*REQUEST*: Of the entries below, return exactly those lines that fall between the one containing "Digitalisierung mit METHODE" and the one containing "så vi sikrer, at", the two end lines included.
- - - -
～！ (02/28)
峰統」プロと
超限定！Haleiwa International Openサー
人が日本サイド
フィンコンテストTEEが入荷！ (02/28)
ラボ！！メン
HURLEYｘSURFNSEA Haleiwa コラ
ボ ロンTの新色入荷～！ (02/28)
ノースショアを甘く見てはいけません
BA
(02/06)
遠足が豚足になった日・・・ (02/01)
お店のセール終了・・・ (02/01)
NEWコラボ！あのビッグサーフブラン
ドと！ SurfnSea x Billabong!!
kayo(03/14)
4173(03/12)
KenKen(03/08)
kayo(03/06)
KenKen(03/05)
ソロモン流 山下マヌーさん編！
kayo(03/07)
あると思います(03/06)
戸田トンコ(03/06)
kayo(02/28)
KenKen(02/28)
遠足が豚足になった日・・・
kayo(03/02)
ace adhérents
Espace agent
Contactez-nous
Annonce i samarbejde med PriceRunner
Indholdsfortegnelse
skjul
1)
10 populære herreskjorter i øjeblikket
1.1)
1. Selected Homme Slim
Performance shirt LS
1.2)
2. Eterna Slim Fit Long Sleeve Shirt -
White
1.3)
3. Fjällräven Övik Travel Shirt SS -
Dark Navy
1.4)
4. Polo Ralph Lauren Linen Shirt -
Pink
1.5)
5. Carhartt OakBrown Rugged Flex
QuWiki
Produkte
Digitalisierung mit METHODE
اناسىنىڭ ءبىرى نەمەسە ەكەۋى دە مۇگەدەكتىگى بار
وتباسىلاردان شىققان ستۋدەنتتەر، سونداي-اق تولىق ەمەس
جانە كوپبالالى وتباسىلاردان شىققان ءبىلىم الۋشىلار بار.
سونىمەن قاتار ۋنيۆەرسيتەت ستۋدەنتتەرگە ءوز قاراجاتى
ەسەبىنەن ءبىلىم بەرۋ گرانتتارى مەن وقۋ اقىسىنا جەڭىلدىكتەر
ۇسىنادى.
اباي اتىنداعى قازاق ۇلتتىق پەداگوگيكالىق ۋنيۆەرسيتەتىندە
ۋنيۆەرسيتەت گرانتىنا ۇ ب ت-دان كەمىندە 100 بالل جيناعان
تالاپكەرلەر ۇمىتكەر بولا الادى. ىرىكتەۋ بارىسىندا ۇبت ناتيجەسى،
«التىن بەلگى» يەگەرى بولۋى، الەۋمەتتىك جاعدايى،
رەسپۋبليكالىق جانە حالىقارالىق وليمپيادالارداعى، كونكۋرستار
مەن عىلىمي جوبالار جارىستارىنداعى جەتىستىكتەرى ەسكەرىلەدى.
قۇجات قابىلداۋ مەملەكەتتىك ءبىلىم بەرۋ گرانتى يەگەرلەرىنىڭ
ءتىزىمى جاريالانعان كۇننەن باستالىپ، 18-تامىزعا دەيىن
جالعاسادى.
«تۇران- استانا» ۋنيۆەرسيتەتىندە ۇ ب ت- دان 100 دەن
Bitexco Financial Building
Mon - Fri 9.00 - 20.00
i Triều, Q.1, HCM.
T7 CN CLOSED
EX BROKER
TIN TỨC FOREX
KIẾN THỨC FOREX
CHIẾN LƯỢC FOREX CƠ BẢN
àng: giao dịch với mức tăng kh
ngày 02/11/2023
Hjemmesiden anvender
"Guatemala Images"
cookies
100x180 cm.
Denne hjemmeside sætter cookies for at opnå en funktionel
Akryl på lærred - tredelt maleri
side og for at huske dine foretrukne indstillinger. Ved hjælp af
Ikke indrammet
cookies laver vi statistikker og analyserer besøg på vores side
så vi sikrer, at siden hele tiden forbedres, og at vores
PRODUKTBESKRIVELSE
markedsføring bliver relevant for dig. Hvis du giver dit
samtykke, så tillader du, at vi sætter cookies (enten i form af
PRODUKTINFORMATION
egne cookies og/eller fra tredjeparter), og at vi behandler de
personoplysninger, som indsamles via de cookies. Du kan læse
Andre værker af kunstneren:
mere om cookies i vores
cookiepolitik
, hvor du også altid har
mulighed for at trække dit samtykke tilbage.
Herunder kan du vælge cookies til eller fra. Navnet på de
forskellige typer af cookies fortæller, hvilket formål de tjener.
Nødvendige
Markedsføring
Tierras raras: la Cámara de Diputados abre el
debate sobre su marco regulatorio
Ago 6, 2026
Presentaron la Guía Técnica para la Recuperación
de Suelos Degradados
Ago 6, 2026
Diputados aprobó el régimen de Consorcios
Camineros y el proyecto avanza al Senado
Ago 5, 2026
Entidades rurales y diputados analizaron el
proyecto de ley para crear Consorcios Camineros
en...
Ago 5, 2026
- - - -
*ANSWER SPACE*:
Digitalisierung mit METHODE
اناسىنىڭ ءبىرى نەمەسە ەكەۋى دە مۇگەدەكتىگى بار
وتباسىلاردان شىققان ستۋدەنتتەر، سونداي-اق تولىق ەمەس
جانە كوپبالالى وتباسىلاردان شىققان ءبىلىم الۋشىلار بار.
سونىمەن قاتار ۋنيۆەرسيتەت ستۋدەنتتەرگە ءوز قاراجاتى
ەسەبىنەن ءبىلىم بەرۋ گرانتتارى مەن وقۋ اقىسىنا جەڭىلدىكتەر
ۇسىنادى.
اباي اتىنداعى قازاق ۇلتتىق پەداگوگيكالىق ۋنيۆەرسيتەتىندە
ۋنيۆەرسيتەت گرانتىنا ۇ ب ت-دان كەمىندە 100 بالل جيناعان
تالاپكەرلەر ۇمىتكەر بولا الادى. ىرىكتەۋ بارىسىندا ۇبت ناتيجەسى،
«التىن بەلگى» يەگەرى بولۋى، الەۋمەتتىك جاعدايى،
رەسپۋبليكالىق جانە حالىقارالىق وليمپيادالارداعى، كونكۋرستار
مەن عىلىمي جوبالار جارىستارىنداعى جەتىستىكتەرى ەسكەرىلەدى.
قۇجات قابىلداۋ مەملەكەتتىك ءبىلىم بەرۋ گرانتى يەگەرلەرىنىڭ
ءتىزىمى جاريالانعان كۇننەن باستالىپ، 18-تامىزعا دەيىن
جالعاسادى.
«تۇران- استانا» ۋنيۆەرسيتەتىندە ۇ ب ت- دان 100 دەن
Bitexco Financial Building
Mon - Fri 9.00 - 20.00
i Triều, Q.1, HCM.
T7 CN CLOSED
EX BROKER
TIN TỨC FOREX
KIẾN THỨC FOREX
CHIẾN LƯỢC FOREX CƠ BẢN
àng: giao dịch với mức tăng kh
ngày 02/11/2023
Hjemmesiden anvender
"Guatemala Images"
cookies
100x180 cm.
Denne hjemmeside sætter cookies for at opnå en funktionel
Akryl på lærred - tredelt maleri
side og for at huske dine foretrukne indstillinger. Ved hjælp af
Ikke indrammet
cookies laver vi statistikker og analyserer besøg på vores side
så vi sikrer, at siden hele tiden forbedres, og at vores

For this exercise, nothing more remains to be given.